Price has been a consistent advocate for cycling infrastructure in Vancouver, notably concerning the implementation of bike lanes on the Burrard Bridge. Despite facing initial opposition and setbacks, his efforts played a crucial role in the project's eventual success, reflecting effective planning, engineering, and political perseverance. Acknowledged as essential to the city's evolving cycling network and urban development, his advocacy highlights the impact of incremental commitments to cycling infrastructure on Vancouver's identity and culture.

In November 2013, Price and his partner Len Sobo, who had been together for 25 years as of 2013 and 35 years as of 2023, and are residents of the West End, were featured by Vancouver Cycle Chic for their active engagement in cycling and their commitment to sustainable living. They spent the day together, resulting in the creation of a short film documenting their experience.

=== Perspectives on urban development ===
In an interview conducted by Squamish council chairperson Khelsilem from a cafe in the Kitsilano neighborhood in 2022, former Vancouver city councillor Gordon Price raised concerns that reflect broader debates about the balance between Indigenous sovereignty, urban development, and community engagement in projects like Sen̓áḵw. His perspective highlights the need for careful consideration of diverse interests and values in shaping the future of urban spaces. In response, Khelsilem emphasized the importance of regaining control over resources to support their community and highlighted the nation's track record of developing rental housing.
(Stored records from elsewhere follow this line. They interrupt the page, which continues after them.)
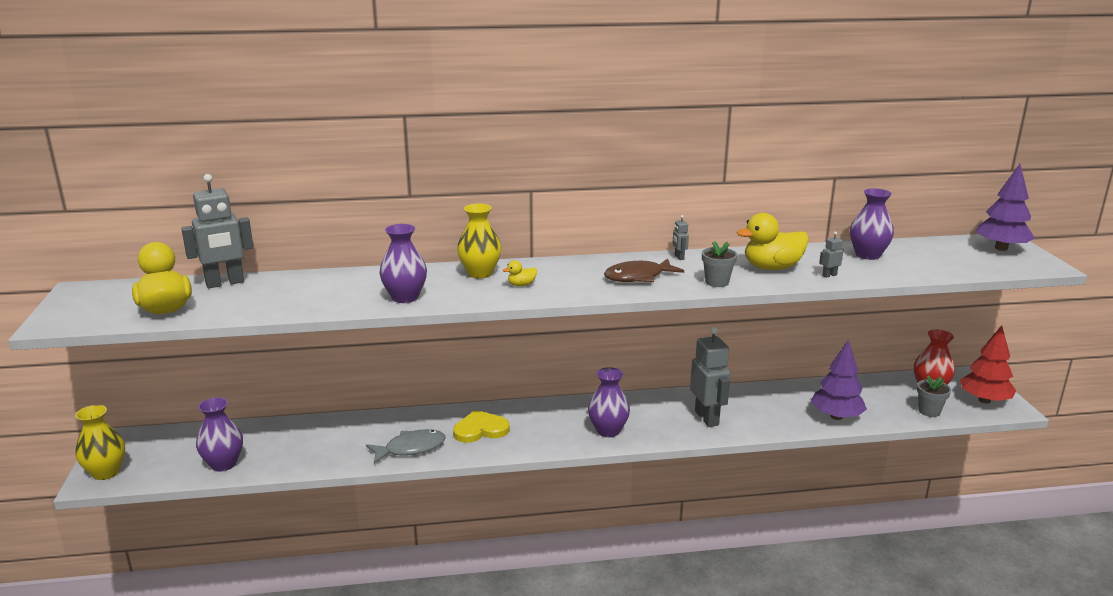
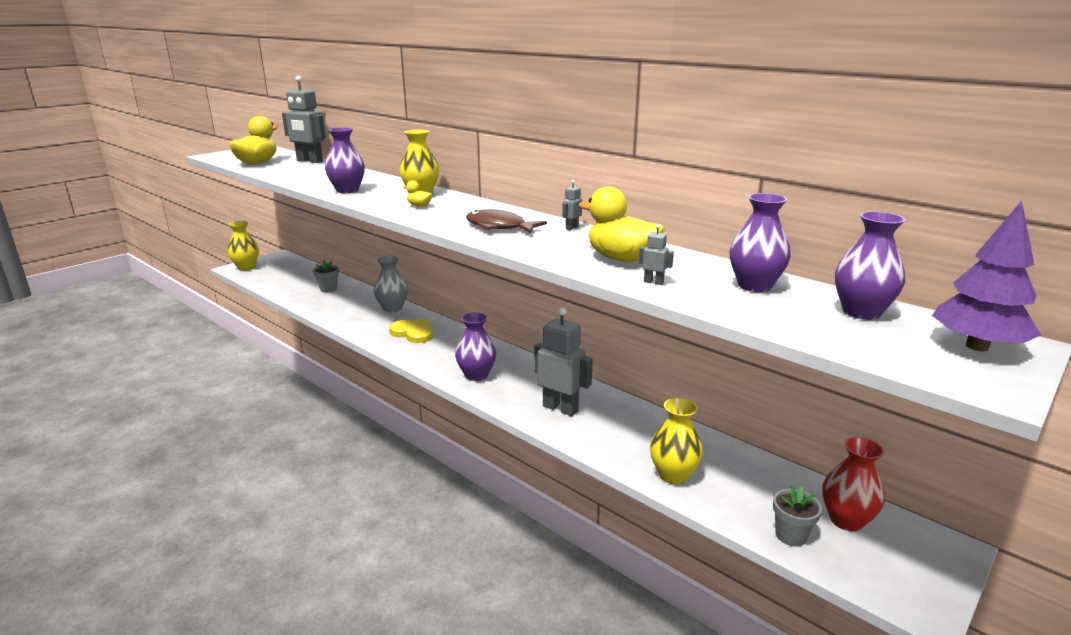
camera: 50 degrees right, 0 degrees up
(223, 464) = (283, 286): purple vase -> purple vase (861, 312)
(406, 421) = (392, 308): none -> grey vase
(411, 449) = (360, 322): grey fish -> none
(707, 418) = (560, 408): grey robot -> grey robot turned 90 degrees counterclockwise
(717, 282) = (541, 249): grey flower pot -> grey flower pot (328, 289)
(836, 416) = (673, 475): purple tree -> yellow vase
(984, 400) = (898, 574): red tree -> none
=== Criticism of Squamish Nation housing development ===
In 2022, Price criticized a 12-tower housing development project by the Squamish Nation on First Nations land adjacent to the city of Vancouver. Price argued that Squamish Nation was not engaging in "an Indigenous way of building." Price said that the development, which could not be blocked by the Vancouver City Council, ran contrary to the land back movement, "It’s basically, ‘You f—ked us, now we f—k you.’ That’s no basis for reconciliation. That’s not gonna work. That’s awful." Price also asked "Where are the studies?" on the project's de-emphasis on parking spots and focus on public transit, bicycling infrastructure and walkability.